Moderate- or low-quality evidence for preventive benefits …
- folic acid for total cardiovascular disease
- folic acid and B-vitamins for stroke.
No effect at all …
- multivitamins, vitamins C, D, β-carotene, calcium, and selenium
Increased risk of dying …
- antioxidant mixtures and niacin [with a statin].
In other words, conclusive evidence for the benefit of any supplement across all dietary backgrounds (including deficiency and sufficiency) was not demonstrated. For the instances where benefits are seen, this must be balanced against possible risks.
Dr Steven Novella writes about this within his posting on Science Based Medicine. He sums it up for the average consumer as follows ..
There is essentially no benefit to routine supplementation, and there may be some risks. You are far better off saving your money, and spending it on fresh produce. Have a varied diet with plenty of fruits and vegetables and you are overwhelmingly likely to get all the nutrition you need.
For those with special needs or if you have any questions, simply consult your physician. Targeted supplementation based on specific needs and measured blood levels is the way to go. You probably should be taking prenatal vitamins if you are trying to get pregnant, and should be under the care of an OB. If you are trying to reduce your stroke and vascular risk, again you should be doing this under the supervision of an appropriate physician. This may include folic acid supplementation.
Also, while we are at it – do not believe supplement hype (antioxidant or otherwise), do not believe nutrition gurus, do not take megadoses, and there is no such thing as a “superfood.”
There has been a thriving belief that antioxidants are good for you and that taking a supplement that contains them will be greatly beneficial.
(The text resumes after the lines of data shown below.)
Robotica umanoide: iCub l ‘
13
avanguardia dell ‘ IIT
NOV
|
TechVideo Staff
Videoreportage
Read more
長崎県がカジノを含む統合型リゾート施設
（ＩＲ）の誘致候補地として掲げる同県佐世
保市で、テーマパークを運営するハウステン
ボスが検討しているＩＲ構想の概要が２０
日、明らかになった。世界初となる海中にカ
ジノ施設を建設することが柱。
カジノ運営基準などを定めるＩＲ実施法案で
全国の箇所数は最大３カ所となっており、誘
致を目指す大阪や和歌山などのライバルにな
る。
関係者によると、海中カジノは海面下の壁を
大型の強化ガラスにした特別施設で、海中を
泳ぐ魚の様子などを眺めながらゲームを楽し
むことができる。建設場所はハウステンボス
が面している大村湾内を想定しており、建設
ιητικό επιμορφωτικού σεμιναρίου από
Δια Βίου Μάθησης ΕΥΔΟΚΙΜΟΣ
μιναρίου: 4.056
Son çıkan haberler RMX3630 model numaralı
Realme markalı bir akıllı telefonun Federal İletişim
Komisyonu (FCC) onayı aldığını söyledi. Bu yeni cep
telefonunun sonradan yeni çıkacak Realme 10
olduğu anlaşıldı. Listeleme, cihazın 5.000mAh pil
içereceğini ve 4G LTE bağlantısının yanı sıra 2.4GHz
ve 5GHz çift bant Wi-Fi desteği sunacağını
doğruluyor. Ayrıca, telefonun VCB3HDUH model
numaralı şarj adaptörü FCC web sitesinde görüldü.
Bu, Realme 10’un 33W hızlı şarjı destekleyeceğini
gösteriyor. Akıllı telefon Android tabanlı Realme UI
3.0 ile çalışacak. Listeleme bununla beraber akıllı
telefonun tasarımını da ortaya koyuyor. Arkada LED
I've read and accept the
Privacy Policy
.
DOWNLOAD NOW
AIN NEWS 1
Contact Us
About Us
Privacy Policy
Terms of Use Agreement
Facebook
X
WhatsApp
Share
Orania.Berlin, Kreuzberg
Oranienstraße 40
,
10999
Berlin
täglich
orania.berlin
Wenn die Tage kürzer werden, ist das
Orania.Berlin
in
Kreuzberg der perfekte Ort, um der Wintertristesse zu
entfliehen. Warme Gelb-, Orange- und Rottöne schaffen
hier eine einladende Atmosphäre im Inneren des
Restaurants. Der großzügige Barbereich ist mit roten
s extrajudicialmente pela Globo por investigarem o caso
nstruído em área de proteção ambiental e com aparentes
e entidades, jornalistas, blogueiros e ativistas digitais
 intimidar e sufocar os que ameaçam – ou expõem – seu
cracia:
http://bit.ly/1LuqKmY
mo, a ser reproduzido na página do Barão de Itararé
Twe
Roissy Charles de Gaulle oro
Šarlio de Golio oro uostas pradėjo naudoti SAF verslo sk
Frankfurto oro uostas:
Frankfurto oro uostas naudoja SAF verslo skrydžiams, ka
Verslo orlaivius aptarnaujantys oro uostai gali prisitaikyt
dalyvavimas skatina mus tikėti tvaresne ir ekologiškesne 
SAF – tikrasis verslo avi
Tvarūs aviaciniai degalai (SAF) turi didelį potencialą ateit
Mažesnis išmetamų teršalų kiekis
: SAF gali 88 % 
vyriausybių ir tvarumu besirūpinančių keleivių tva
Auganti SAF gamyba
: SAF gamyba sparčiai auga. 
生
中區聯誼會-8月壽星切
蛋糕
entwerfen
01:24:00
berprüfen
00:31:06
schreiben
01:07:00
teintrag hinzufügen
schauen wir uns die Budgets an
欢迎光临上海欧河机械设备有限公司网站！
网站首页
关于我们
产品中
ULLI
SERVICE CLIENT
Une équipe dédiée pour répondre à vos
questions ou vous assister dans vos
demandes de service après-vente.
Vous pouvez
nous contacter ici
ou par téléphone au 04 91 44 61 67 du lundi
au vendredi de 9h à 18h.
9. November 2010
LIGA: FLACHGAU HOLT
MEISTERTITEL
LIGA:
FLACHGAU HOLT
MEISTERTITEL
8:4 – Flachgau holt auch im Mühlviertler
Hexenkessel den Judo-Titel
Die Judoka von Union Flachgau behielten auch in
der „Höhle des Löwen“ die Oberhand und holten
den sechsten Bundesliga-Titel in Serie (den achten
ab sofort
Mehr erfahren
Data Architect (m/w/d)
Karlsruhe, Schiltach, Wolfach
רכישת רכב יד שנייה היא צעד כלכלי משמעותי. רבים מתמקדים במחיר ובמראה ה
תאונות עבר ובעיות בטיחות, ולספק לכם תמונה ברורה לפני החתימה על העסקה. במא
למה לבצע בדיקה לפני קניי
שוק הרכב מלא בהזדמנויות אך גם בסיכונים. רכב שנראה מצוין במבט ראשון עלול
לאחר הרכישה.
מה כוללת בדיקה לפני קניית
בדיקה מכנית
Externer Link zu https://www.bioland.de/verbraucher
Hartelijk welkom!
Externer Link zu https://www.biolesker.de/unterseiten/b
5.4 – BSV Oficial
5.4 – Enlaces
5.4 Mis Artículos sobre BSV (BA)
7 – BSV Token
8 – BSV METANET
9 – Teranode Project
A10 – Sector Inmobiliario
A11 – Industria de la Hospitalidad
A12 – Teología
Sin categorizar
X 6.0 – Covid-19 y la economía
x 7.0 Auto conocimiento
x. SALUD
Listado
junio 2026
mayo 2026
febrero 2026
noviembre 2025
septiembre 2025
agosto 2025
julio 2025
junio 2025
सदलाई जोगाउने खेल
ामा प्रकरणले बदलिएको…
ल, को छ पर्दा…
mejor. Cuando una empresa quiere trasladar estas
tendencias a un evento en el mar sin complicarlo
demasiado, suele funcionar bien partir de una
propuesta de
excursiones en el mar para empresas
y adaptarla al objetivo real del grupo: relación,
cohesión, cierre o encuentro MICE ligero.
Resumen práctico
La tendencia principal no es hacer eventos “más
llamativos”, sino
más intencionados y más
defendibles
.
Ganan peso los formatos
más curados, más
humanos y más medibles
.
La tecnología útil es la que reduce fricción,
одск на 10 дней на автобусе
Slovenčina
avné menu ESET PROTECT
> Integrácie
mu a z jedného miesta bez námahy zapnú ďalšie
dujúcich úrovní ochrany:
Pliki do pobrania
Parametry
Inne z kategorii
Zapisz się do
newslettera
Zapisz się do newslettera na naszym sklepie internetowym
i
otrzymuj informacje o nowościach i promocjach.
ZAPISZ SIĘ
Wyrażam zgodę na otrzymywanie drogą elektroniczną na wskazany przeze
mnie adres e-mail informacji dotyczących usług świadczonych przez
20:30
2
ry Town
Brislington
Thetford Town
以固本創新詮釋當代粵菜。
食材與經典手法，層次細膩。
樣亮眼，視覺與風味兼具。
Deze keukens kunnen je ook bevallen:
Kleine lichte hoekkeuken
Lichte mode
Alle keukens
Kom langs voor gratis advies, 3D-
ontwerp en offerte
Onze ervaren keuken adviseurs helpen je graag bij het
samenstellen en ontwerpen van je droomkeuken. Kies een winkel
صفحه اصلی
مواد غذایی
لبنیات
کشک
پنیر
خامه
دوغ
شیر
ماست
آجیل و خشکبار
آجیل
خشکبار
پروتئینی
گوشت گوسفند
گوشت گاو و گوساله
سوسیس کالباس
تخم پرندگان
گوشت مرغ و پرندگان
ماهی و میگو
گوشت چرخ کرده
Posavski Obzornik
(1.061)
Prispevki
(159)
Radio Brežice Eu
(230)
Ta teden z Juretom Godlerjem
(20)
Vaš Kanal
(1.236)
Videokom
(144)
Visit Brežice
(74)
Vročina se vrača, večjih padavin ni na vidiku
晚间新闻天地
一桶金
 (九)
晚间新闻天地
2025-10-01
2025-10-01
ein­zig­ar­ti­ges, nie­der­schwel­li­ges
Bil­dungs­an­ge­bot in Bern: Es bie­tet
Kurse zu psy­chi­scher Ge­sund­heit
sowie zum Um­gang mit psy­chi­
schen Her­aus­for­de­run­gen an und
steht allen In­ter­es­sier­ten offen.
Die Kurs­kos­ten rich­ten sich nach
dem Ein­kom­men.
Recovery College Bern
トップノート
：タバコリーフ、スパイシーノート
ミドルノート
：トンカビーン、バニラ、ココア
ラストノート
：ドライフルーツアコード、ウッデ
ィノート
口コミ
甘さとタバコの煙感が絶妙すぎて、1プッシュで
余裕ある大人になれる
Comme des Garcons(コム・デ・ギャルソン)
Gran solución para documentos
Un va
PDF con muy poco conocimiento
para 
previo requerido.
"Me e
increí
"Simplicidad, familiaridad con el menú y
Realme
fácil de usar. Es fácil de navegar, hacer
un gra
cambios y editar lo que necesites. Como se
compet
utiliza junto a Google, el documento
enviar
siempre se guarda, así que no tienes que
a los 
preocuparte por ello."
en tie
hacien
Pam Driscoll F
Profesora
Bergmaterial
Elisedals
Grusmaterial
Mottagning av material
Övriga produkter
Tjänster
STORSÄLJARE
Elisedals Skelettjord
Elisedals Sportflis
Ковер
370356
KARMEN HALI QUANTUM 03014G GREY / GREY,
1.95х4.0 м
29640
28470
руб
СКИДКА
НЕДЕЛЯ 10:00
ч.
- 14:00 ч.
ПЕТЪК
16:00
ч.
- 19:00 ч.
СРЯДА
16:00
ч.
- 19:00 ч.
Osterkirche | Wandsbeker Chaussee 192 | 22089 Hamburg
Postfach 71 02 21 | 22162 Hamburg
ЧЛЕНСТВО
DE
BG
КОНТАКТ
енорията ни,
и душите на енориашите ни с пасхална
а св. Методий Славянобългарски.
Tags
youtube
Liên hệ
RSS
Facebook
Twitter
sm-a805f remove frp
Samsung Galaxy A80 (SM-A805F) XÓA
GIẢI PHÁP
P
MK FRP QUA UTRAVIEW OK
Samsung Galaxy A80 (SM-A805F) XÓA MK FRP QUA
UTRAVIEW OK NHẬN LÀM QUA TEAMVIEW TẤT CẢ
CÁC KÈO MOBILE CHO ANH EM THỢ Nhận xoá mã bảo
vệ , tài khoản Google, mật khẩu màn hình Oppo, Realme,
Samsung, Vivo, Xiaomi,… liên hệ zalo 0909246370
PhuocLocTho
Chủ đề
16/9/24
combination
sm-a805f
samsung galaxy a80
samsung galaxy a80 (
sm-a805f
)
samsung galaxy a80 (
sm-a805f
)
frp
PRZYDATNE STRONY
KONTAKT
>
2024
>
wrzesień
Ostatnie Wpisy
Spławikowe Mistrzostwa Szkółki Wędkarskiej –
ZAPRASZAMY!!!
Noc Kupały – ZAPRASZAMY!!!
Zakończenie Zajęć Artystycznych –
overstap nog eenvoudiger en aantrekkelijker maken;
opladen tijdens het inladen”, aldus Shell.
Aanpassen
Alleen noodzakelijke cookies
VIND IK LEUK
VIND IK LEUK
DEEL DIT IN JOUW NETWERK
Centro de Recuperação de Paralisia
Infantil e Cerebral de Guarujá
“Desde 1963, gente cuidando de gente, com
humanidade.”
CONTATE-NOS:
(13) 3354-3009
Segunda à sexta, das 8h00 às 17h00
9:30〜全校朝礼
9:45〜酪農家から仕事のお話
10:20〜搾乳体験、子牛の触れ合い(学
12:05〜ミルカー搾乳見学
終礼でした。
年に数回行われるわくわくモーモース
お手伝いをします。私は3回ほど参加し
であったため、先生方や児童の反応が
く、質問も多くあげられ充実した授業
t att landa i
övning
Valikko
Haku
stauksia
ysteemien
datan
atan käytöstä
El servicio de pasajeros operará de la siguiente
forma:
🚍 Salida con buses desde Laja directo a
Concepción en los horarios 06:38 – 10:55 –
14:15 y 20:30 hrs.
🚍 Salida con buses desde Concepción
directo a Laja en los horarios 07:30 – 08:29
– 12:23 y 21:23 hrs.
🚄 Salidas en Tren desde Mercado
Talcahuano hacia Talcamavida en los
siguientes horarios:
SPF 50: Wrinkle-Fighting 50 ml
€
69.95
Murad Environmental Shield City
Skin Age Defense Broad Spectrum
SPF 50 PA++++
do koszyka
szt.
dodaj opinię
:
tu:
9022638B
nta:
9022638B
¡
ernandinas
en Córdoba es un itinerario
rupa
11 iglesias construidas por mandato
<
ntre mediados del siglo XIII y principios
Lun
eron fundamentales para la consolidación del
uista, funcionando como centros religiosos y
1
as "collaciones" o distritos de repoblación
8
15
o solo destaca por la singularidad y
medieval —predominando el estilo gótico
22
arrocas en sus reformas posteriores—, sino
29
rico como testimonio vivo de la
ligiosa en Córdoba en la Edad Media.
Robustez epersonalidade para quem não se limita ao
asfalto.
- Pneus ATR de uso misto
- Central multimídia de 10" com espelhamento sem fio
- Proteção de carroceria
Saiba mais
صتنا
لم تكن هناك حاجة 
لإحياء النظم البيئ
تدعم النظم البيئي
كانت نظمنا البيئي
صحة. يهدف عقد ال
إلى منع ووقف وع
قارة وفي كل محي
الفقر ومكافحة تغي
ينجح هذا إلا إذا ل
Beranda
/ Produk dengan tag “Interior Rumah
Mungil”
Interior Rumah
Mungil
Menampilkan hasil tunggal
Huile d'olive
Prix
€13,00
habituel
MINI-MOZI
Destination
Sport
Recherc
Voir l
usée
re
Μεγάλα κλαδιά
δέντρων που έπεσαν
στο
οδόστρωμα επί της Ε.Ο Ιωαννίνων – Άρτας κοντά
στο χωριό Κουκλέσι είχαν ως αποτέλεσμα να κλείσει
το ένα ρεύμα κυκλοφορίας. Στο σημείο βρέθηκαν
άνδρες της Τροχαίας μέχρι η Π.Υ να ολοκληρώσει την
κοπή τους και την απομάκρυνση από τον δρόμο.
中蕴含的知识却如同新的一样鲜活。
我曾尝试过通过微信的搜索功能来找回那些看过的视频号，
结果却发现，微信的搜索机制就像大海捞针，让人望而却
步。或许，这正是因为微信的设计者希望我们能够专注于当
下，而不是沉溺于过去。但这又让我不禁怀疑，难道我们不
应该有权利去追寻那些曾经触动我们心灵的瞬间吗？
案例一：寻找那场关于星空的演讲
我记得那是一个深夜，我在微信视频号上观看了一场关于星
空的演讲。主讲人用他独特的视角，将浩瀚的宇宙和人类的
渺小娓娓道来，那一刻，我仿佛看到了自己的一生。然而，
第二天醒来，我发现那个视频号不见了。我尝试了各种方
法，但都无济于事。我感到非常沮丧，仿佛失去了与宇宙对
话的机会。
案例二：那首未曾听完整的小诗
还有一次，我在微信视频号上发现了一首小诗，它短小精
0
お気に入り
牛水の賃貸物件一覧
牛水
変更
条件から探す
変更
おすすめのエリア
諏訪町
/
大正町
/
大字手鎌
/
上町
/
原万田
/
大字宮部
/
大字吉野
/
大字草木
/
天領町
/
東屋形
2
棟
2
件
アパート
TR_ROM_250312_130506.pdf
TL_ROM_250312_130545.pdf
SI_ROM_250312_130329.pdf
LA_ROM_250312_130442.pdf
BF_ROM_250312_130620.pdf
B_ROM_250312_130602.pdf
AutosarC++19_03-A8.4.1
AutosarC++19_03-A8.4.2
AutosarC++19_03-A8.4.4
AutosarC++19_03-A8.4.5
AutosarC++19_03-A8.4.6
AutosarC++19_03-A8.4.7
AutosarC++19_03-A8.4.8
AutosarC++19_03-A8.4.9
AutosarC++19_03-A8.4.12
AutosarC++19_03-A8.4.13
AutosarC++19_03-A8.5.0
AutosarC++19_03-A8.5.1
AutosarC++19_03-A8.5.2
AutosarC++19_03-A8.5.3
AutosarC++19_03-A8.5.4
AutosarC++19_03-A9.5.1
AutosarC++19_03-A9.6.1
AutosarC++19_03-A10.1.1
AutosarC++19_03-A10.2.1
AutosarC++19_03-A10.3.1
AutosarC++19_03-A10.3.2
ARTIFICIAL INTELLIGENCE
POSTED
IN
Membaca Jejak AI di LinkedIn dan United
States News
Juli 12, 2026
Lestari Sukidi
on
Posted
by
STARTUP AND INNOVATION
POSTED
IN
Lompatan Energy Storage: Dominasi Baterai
The available evidence is that if you are taking these then you should stop doing so because you are increasing your risk of death, and not decreasing it.
This is not new information. If you go to the Wikipedia page that describes antioxidants, it very clearly tells you this and cites references …
Antioxidant dietary supplements do not improve health nor are they effective in preventing diseases. This includes supplements of beta-carotene, vitamin A, and vitamin E having no effect on mortality rate or cancer risk. Supplementation with selenium or vitamin E does not reduce the risk of cardiovascular disease.
If you believe your diet is poor and you are trying to fix that with supplements, then your strategy is most probably flawed. You are better off skipping the supplements (unless of course you are taking them under medical guidance for a specific reason), and investing in fresh fruit and vegetables.